TEXT –
Do I need another table?
What is the best approach for something like this?
Ok, so we create a hits table and record every hit for each venue, then, when we want to find out the popular venues, we simply query the table based on the date and count the hits for each name(index).
Is that what you mean, sound correct?
Example
table_hits
id (int)
hits (mediumint)
name (varchar/index)
date (timestamp or date)
Could I use date instead of timestamp, does it matter?
Quick draft
SELECT name
FROM hits_table
WHERE date(?)
AND name = ?
ORDER BY hits
LIMIT 10
Also wondering, if the above is correct…
Say eventually we have over hundred venues, each venue is receiving 100+ hits a day, spread that over a couple of years… very big table thousands of rows.
Will this cause any problems?
Slow queries? Processing power?
notice what happens if you run a query like this –
SELECT COUNT(*) as hits
FROM venue_hits
WHERE venue_id = 937
AND dtstamp >= '2016-10-01'
AND dtstamp < '2016-11-01'
notice this gets all of October’s hits for that given venue, and specifically includes timestamps right up until midnight of the last day of the month
but more important, because of the way the primary key is defined, it acts as a covering index and the actual table rows are not accessed at all!!
The problem I have is the venues table is already built which already has venue_id(varchar) as the PK.
notice this gets all of October’s hits for that given venue, and specifically includes timestamps right up until midnight of the last day of the month
This makes sense, though the idea is to show the popular 10 venues in a list. I want to show the names of the venues with the most hits for that date, not count hits for only one venue. Unless I have misunderstood?
October
name 1 (20 hits)
name 2 (14 hits)
name 3 (12 hits)
...
I did think we would need to use a JOIN.
but more important, because of the way the primary key is defined, it acts as a covering index and the actual table rows are not accessed at all!!
Just read a little about covering index, first time I have heard of this, sounds good, this will help with the speedy queries
[quote=“computerbarry, post:5, topic:242540, full:true”]
This makes sense, though the idea is to show the popular 10 venues in a list. I want to show the names of the venues with the most hits for that date, not count hits for only one venue. [/quote]
this “top ten” report by necessity requires counting all hits (for the selected time period) for all venues
you need another index …
ALTER TABLE venue_hits ADD INDEX ( dtstamp , venue_id )
As mentioned @r937, the venues table already has venue_id as the PK which is varchar, I’m generally using the name of the venue as the PK in the venues table.
Slightly confused if I create venue_id as (int) in the hits table, they will not match up when I run the query?

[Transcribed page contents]

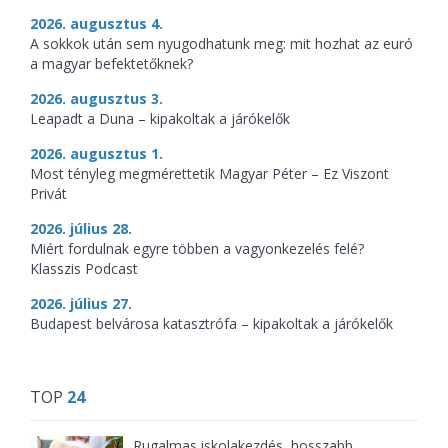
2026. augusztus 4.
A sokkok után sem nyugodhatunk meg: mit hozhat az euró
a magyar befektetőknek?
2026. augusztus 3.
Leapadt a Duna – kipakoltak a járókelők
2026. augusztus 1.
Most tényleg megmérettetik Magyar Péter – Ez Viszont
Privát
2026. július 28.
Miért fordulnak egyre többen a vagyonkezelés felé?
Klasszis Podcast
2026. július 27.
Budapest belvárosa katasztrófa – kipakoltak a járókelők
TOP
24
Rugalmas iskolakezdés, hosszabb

---

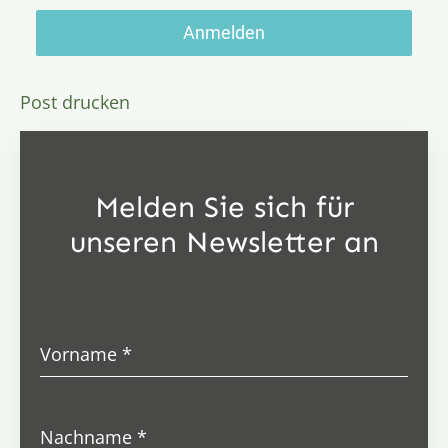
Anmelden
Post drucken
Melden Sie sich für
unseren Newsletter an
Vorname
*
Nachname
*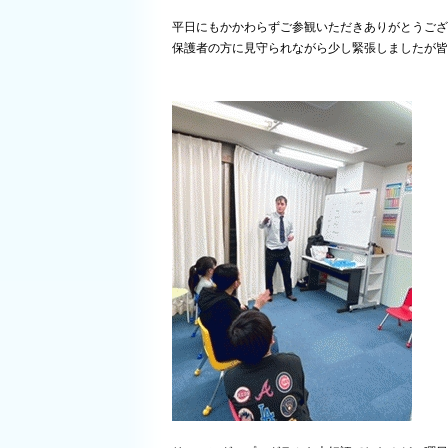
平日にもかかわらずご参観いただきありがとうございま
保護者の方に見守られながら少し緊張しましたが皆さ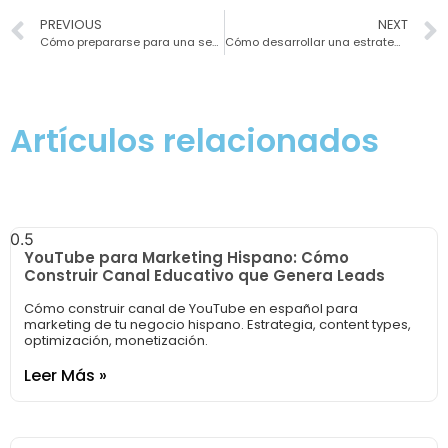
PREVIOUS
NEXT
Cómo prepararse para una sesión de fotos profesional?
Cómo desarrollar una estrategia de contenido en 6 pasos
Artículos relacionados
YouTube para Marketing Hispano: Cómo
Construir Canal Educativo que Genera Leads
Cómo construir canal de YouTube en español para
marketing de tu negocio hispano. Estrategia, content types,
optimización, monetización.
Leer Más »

EXERCISE REQUIREMENTS –
[A] In the forum thread about recording venue hits, what data type does the existing venues table use for its venue_id primary key?
[B] Write what follows in the forum thread about recording venue hits, picking up after its final message.

RESULTS FOR THE EXERCISE –
[A] It uses varchar.

[B]
One is int and the other is varchar.
What I have done is create:
id (int) | primary key | index
venue_id (varchar 60) | index
dtstamp (datetime) | primary key | index
Is this correct?
And then run a query something like:
SELECT COUNT(*) as hits
FROM venue_hits
WHERE venue_id = "name of venue"
AND dtstamp >= '2016-10-01'
AND dtstamp < '2016-11-01'
I can then query the hits table based on the matching venue_id, which is the name of the venue.
Will this work the same r937 and benefit from the covering index?
And why do we have both id and dtstamp as PKs, I thought only one PK was allowed per table?
And thanks for the link @John_Betong will keep this for reference no need to alter things just yet, this is a new table. No data as yet.
[quote=“computerbarry, post:8, topic:242540, full:true”]
As mentioned @r937, the venues table already has venue_id as the PK which is varchar, I’m generally using the name of the venue as the PK in the venues table.[/quote]
not a good idea… this is where you would use an AUTO_INCREMENT integer PK
[quote=“computerbarry, post:8, topic:242540, full:true”]
What I have done is create:
id (int) | primary key | index
venue_id (varchar 60) | index
dtstamp (datetime) | primary key | index
Is this correct?[/quote]
nope… this is where you would ~not~ use a surrogate PK
not a good idea… this is where you would use an AUTO_INCREMENT integer PK
Seemed like a good idea at the time, the venue name will never change and will never be duplicated in the venues table. It was mainly an SEO purpose for url inclusion.
I have a live instance and the venues table has been running for some time with lots of live data running off venue_id which is tied up with multiple queries already.
you want this –
CREATE TABLE venue_hits
( venue_id INTEGER NOT NULL
, dtstamp DATETIME NOT NULL
, PRIMARY KEY ( venue_id , dtstamp )
);
So there is no way to query the hits table if I don’t create a AUTO_INCREMENT integer PK on the venues table?
One thing is certain, I can’t change the name of venue_id or the type inside the venues table.
Could we change the venue_id inside hits table to id? And then add a id onto venues table? (which would mean moving the PK from venue_id onto id)
And just wondering, how do I group the hits if every id is different?
Meaning, how do I associate the venue to the hit if I have no name?
perhaps you weren’t aware that the PK could be composite, i.e. consisting of more than one column
[quote=“computerbarry, post:10, topic:242540, full:true”]
So there is no way to query the hits table if I don’t create a AUTO_INCREMENT integer PK on the venues table?[/quote]
what??!! of course you can query the table!!!
look, you mention a number of things that can’t change… and i’m getting lost
why don’t you post the tables that ABSOLUTELY CANNOT CHANGE and we’ll go from there
I also have a hits column which I use currently, hence me creating the new hits table to get the extra queries for the different dates.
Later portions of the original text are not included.